- [ВЫБРАННЫЙ ФРАГМЕНТ]
==========

# IDE в 2.6 ядрах медленнее чем в ядрах 2.4

## NTM

Не знаю уж что и делать , поставил 2.6.10 , один хрен скорость ide  в два раза ниже чем с ядром 2.4.X .

Конфигурация ядер одинаковая .

Комп :

TUSL2-C

C1300

64Mb SDRAM

MAXTOR 20GB

SEAGATE 80GB

SEAGATE 80GB

SEAGATE 160GB

Пробывал подключать винты на внешние IDE контроллеры - Promise Ultra100TX2 и HighPoint376 , тоже самое , hdparm -t /dev/hde показывает в 2-3 раза меньше

----------

## ba

запости чтоли hdparm /dev/hdX и hdparm -I /dev/hdX на обоих ядрах (хотя бы на 2.6)

[edit]

и еще, попробуй не hdparm-ом, а time dd if=/dev/hdX of=/dev/null bs=1M count=1000 померить в обоих случаях

----------

## YD

Сдаётся мне просто в ядре только generic драйвера. и наверно DMA обрублено.

----------

## NTM

 *YD wrote:*   

> Сдаётся мне просто в ядре только generic драйвера. и наверно DMA обрублено.

 

Да нет ...

При загрузке врубается hdparm -d1 -u1 -c3 -a8 -m16 -X69 -k1 -K1 -W1 -S254 и.т.д ... на все диски ,

вывод hdparm /dev/hdX , hdparm -i /dev/hdX и hdparm -I /dev/hdX показывает что всё там впорядке и в 2.4 и в 2.6 .

Короче всё как надо , и там и там .

Ядра запускаю на одной и тойже системе .

Драйвера включены какие надо . Для контороллеров на которых тестил тоже .

----------

## NTM

 *ba wrote:*   

> запости чтоли hdparm /dev/hdX и hdparm -I /dev/hdX на обоих ядрах (хотя бы на 2.6)
> 
> [edit]
> 
> и еще, попробуй не hdparm-ом, а time dd if=/dev/hdX of=/dev/null bs=1M count=1000 померить в обоих случаях

 

Щас попробую ...

==========

- [ИСХОДНЫЕ ДАННЫЕ]
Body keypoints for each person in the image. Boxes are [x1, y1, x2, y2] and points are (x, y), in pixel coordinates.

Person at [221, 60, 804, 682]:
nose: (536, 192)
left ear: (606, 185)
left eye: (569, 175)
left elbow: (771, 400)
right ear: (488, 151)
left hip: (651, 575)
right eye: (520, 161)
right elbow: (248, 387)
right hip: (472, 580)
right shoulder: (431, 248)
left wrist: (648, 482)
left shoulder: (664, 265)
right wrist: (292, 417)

==========

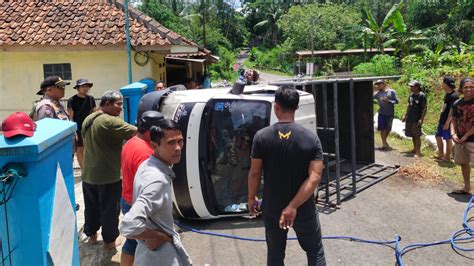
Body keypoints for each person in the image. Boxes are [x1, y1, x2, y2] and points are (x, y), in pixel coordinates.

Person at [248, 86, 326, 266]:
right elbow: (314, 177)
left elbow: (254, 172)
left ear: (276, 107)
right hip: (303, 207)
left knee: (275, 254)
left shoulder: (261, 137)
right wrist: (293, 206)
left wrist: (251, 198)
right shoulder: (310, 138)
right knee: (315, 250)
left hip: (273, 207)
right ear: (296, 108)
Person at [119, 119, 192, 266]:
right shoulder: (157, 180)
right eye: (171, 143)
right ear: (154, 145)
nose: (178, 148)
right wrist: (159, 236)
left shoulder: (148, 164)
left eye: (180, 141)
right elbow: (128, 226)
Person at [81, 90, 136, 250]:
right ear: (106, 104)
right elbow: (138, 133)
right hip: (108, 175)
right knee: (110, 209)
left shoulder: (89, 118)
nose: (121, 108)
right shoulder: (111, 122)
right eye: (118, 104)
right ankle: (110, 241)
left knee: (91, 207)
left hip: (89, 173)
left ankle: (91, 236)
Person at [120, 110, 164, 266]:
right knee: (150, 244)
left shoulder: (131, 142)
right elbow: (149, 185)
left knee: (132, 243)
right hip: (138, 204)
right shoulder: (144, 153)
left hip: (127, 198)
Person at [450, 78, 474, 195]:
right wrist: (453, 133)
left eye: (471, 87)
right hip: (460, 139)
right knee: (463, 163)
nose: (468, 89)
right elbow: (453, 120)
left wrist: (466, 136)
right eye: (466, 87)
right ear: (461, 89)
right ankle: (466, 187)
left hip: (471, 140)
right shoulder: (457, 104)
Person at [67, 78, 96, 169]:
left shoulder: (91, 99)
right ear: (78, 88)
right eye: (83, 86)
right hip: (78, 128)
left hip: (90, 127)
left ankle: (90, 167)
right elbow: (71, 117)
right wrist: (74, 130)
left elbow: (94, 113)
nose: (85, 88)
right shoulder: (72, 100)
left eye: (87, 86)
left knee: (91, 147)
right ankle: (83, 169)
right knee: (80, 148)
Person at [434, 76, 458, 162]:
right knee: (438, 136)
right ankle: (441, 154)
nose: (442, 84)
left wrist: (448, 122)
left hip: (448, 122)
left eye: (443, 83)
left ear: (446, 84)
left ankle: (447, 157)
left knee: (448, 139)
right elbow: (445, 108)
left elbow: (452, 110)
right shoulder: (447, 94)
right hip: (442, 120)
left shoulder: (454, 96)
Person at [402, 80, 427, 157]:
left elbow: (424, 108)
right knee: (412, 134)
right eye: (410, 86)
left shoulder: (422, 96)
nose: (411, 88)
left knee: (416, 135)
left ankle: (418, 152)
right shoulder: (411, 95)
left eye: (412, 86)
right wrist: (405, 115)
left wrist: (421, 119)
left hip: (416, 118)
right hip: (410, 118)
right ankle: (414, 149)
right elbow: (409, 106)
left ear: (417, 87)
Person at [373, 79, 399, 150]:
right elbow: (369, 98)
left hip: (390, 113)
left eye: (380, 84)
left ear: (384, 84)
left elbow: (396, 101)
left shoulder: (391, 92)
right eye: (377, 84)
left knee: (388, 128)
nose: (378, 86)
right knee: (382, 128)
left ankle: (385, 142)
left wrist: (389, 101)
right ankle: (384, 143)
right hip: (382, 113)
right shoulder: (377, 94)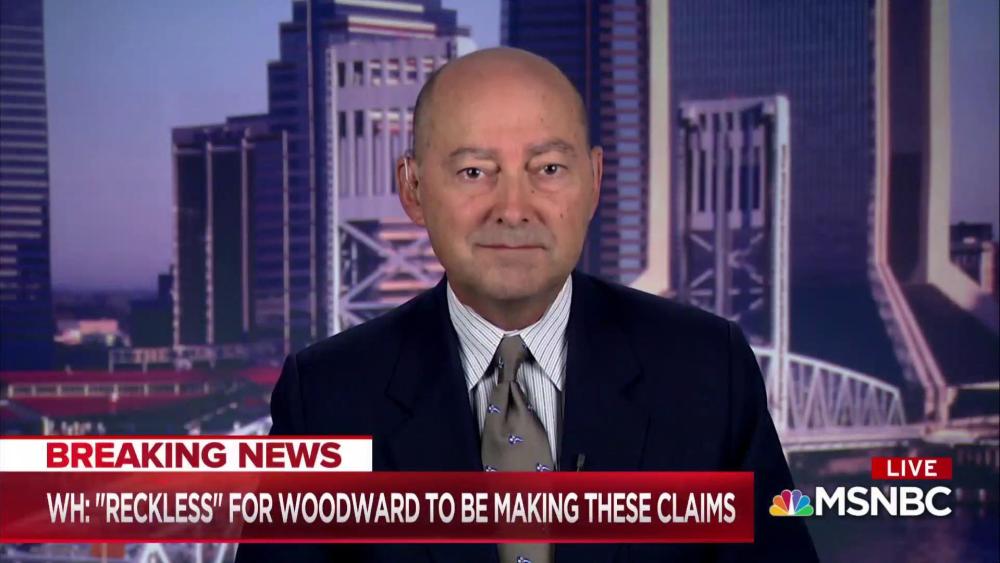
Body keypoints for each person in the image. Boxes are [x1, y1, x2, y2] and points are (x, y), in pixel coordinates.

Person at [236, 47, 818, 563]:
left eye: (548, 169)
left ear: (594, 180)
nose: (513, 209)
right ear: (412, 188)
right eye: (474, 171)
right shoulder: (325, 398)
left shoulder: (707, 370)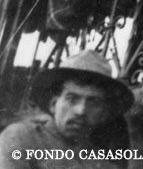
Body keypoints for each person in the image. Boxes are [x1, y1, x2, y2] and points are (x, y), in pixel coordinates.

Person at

==========

- [ИНСТРУКЦИЯ К ЗАДАНИЮ]
Подхватите обсуждение низкой скорости IDE на ядрах 2.6 и продолжите его сразу после последнего сообщения.

- [РЕЗУЛЬТАТ ВЫПОЛНЕНИЯ]
----------

## ba

 *NTM wrote:*   

> При загрузке врубается hdparm -d1 -u1 -c3 -a8 -m16 -X69 -k1 -K1 -W1 -S254 и.т.д ... на все диски

 

в этом и проблема, -a256 сделай

----------

## YD

Ещё стоит тебе самому просмотреть dmesg, возможно драйвер на что-то ругается типа: "no supported devices found - disabling"

----------

## NTM

 *ba wrote:*   

>  *NTM wrote:*   При загрузке врубается hdparm -d1 -u1 -c3 -a8 -m16 -X69 -k1 -K1 -W1 -S254 и.т.д ... на все диски 
> 
> в этом и проблема, -a256 сделай

 

Извините , но -a помоему вообще ненужно , а темболее 256 . Это упреждающее чтение , которое делает сама система , хотя итак еть -m 16 , чем занимается винт самостоятельно .

Да и вообще единственный параметр из всего этого ряда , который реально влияет на производительность это -d1 , всё остальное это тюнинг , в основном малозначащий . -a 256 ставится поумолчанию и практически не влияет на производительность .

-a 256 даст по моему мнению , огромную , ненужную , бесполезную , нагрузку на диск .

Темболее этот параметр никак невлияет на RAW чтение которое делает комманда hdparm -t .

Завтра попробую "dd"  . Ато может это hdparm врёт ...Last edited by NTM on Tue Jul 19, 2005 11:56 pm; edited 1 time in total

----------

## NTM

 *YD wrote:*   

> Ещё стоит тебе самому просмотреть dmesg, возможно драйвер на что-то ругается типа: "no supported devices found - disabling"

 

И тут всё ОК ...

Я вообще название этого поста срисовал с английского один в один "IDE under 2.6 kernels slower than under 2.4 kernels", тот пост без ответа остался .

Я также слышал о проблеммах быстродействия IDE в 2.6 , только вот здесь ничего конкретного ненашёл .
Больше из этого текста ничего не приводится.